Cinq stylistes du collectif Black Lives Matter in Italian Fashion ouvriront la Fashion Week féminine de Milan avec leur collection automne-hiver 2021/22, prévue du 23 février au 1er mars, événement largement virtuel en raison de la pandémie. Le projet a été lancé lors de la dernière Fashion Week milanaise en septembre, où il a été relégué à la fin de l’événement. Cette saison constitue le premier élément du programme de défilés qui débutent le 24 février, se positionnant juste après l’hommage rendu à Beppe Modenese, l’ancien président de la Chambre nationale de la mode italienne (CNMI), décédé en novembre.

« C’est exceptionnel, c’est un signe de force de la Chambre italienne de la mode. C’est nous qui allons créer la tendance », a déclaré à l’AFP Michelle Ngonmo, co-fondatrice du collectif, aux côtés des créateurs Stella Jean et Edward Buchanan. Cependant, ce fut une bataille difficile avant de pouvoir surmonter la première attitude de réticence de la Chambre à faciliter l’accès à la Fashion Week. Désormais, la Chambre est prête à nous écouter », a-t-elle assuré.

Cette saison, les cinq mêmes créateurs qui ont présenté leur collection en septembre défilent. Il s’agit de: la Camerounaise Joy Ijeoma Meribe, avec sa marque Modaf Designs, la Marocaine Karim Daoudi, Claudia Gisèle Ntsama, originaire du Nigéria et sa marque Gisfab, Fabiola Manirakiza, du Burundi, fondatrice de la maison Frida-Kiza et du Sénégalais Pape Mocodou Fall, alias Mokodu, le nom qu’il a donné à sa marque.
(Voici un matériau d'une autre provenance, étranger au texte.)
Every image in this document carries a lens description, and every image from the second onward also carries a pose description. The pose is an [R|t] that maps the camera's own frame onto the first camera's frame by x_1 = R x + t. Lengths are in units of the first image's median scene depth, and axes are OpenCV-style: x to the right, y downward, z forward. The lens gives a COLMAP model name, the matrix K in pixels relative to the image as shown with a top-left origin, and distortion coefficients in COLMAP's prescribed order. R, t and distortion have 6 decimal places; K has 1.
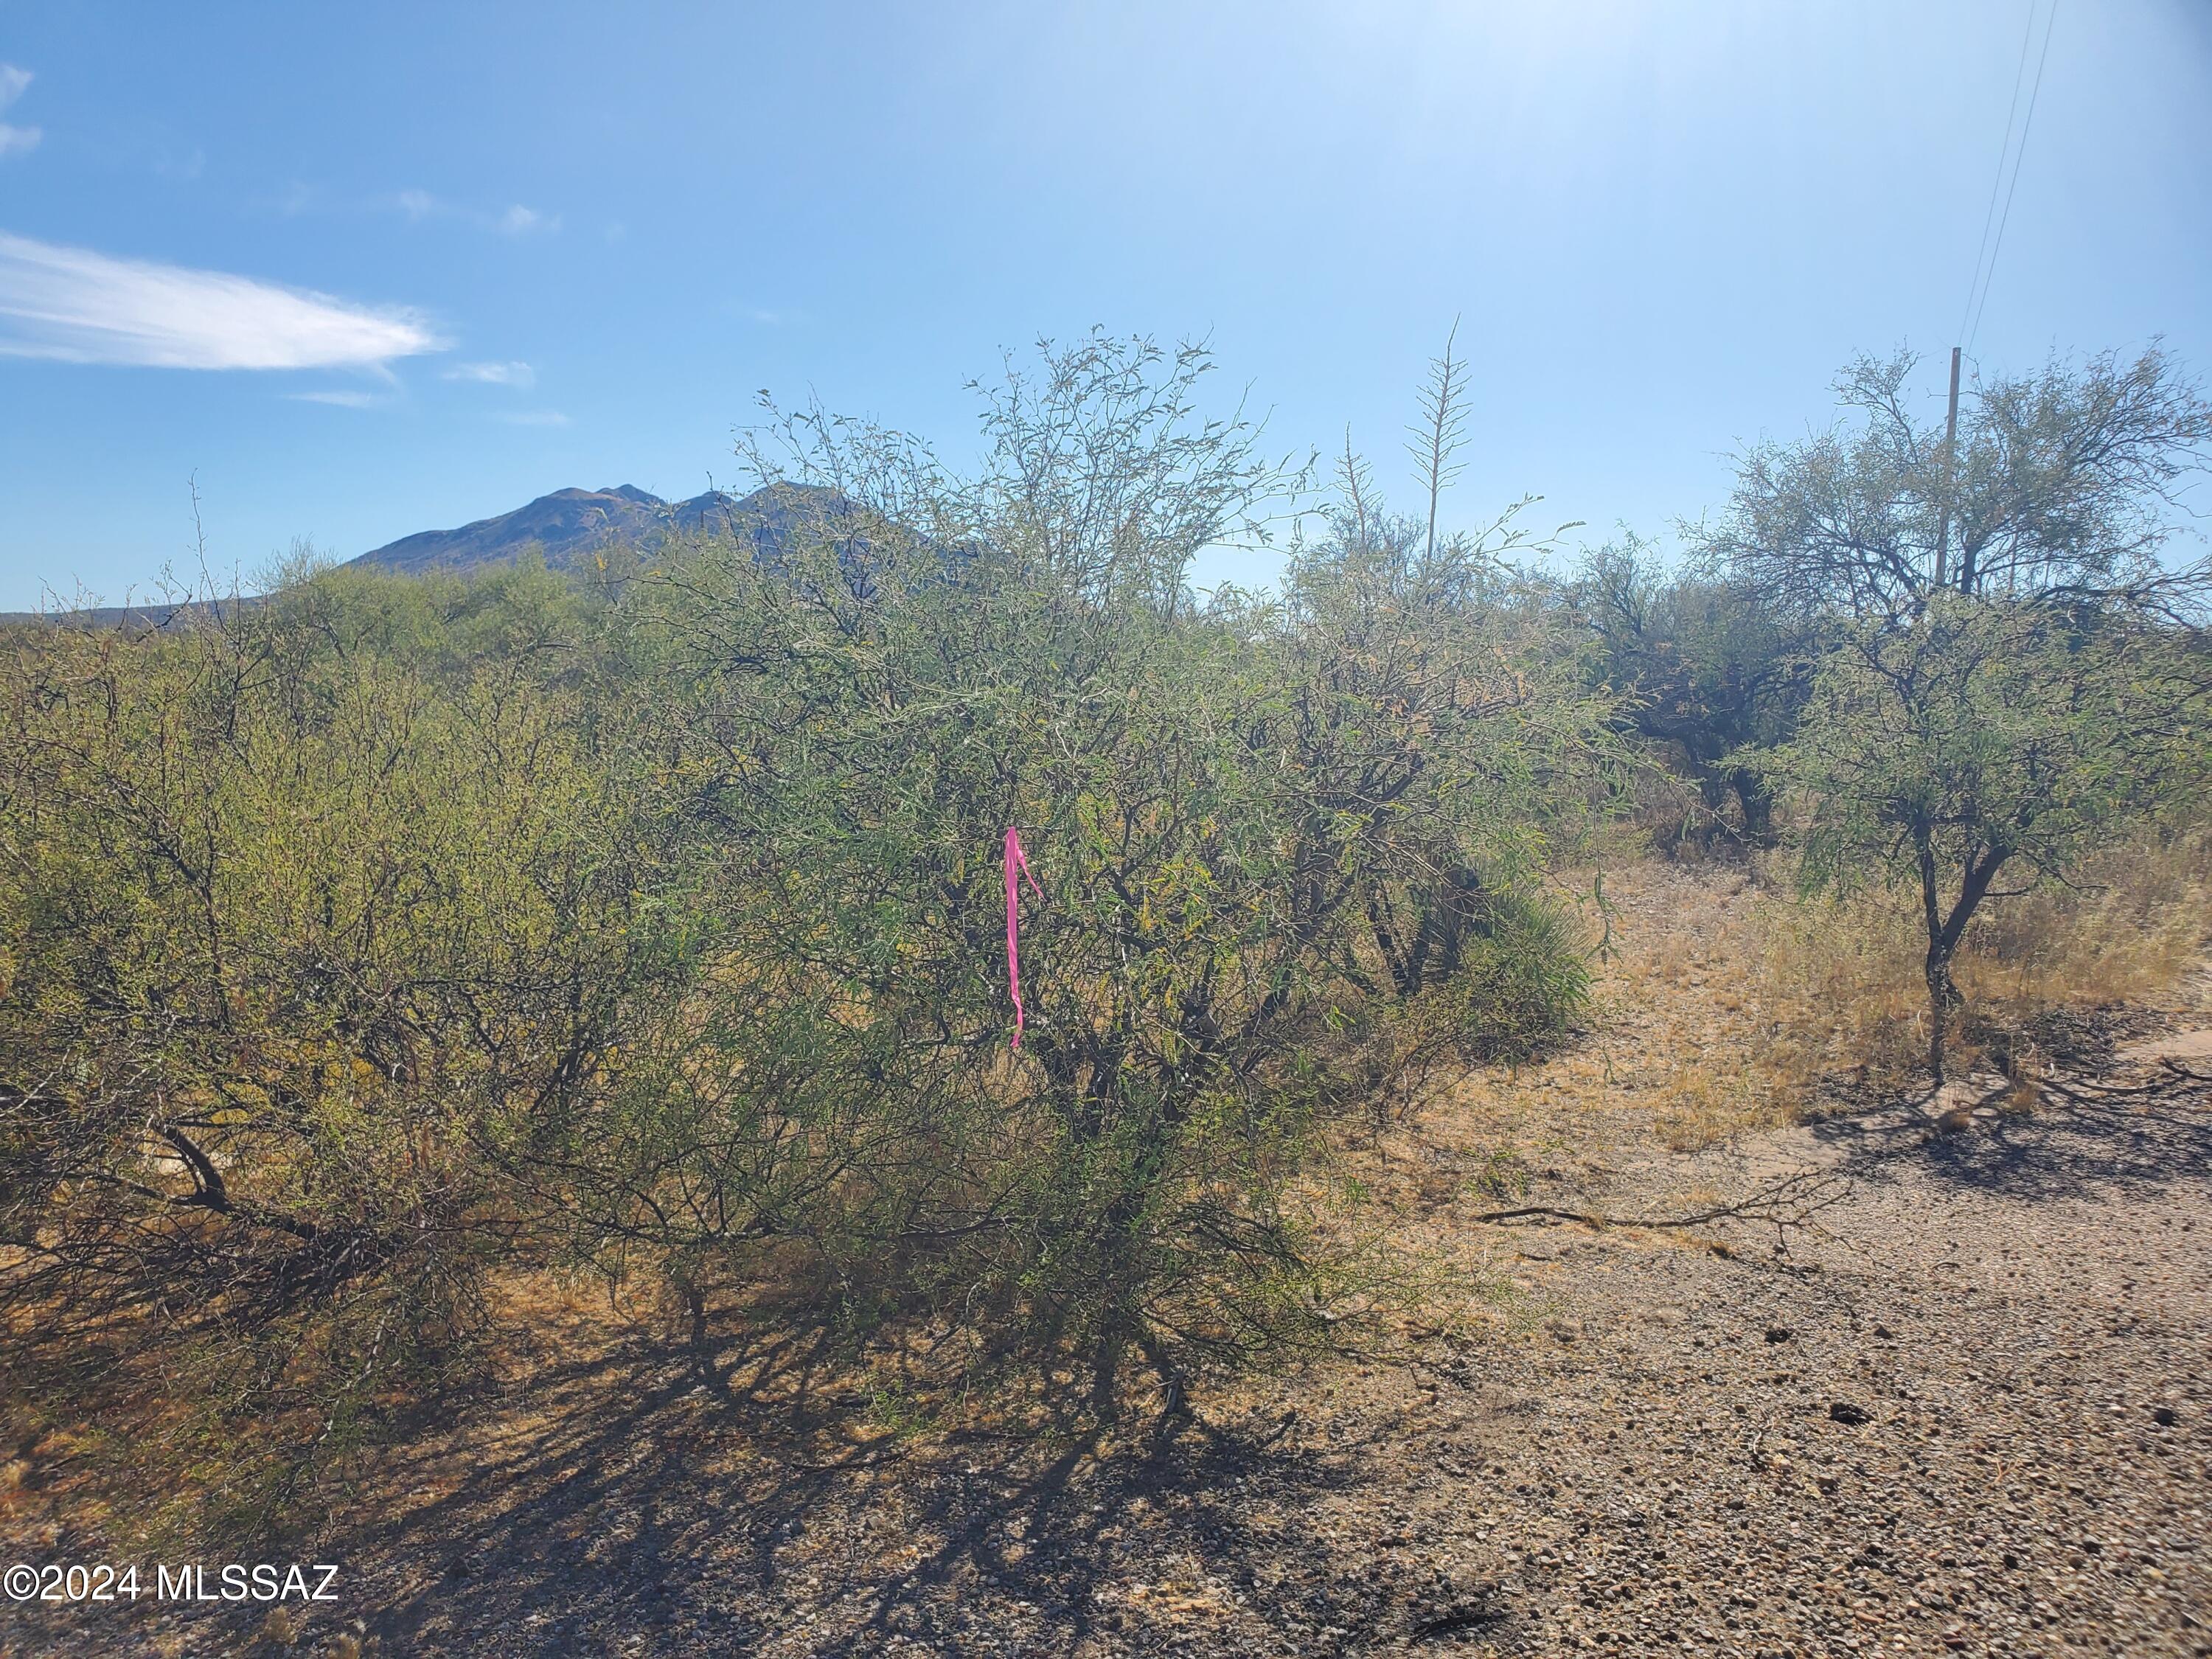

Ils montreront à nouveau leur travail à travers une vidéo, intitulée comme avant, We are made in Italy – The Fab Five Bridges Builders.

«L’Italie compte 450 créateurs noirs qui se sont sentis victimes de discrimination en raison de la couleur de leur peau. Beaucoup d’entre eux ont émigré à Londres, Paris ou Pékin « , explique Michelle Ngonmo. En 2015, cette militante d’origine camerounaise a fondé l’Afro Fashion Week, organisée une fois par an à Milan.

« Pendant cinq ans, nous nous sommes heurtés à un mur de silence en frappant à la porte de la Chambre, mais maintenant nous en faisons partie intégrante, sans perdre notre identité », a-t-elle déclaré.

«Nous faisons partie du Made in Italy, nous produisons en Italie, pas en Afrique», a-t-elle souligné.

« Désormais, la Chambre italienne de la mode (CNMI) aide les créateurs d’origine immigrée vivant en Italie à réaliser leurs collections à un moment difficile », a déclaré à la presse son président, Carlo Capasa. L’organisation finance partiellement leurs collections et les met en contact avec des entreprises du textile ou de la chaussure qui offrent des rabais sur le matériel dont elles ont besoin.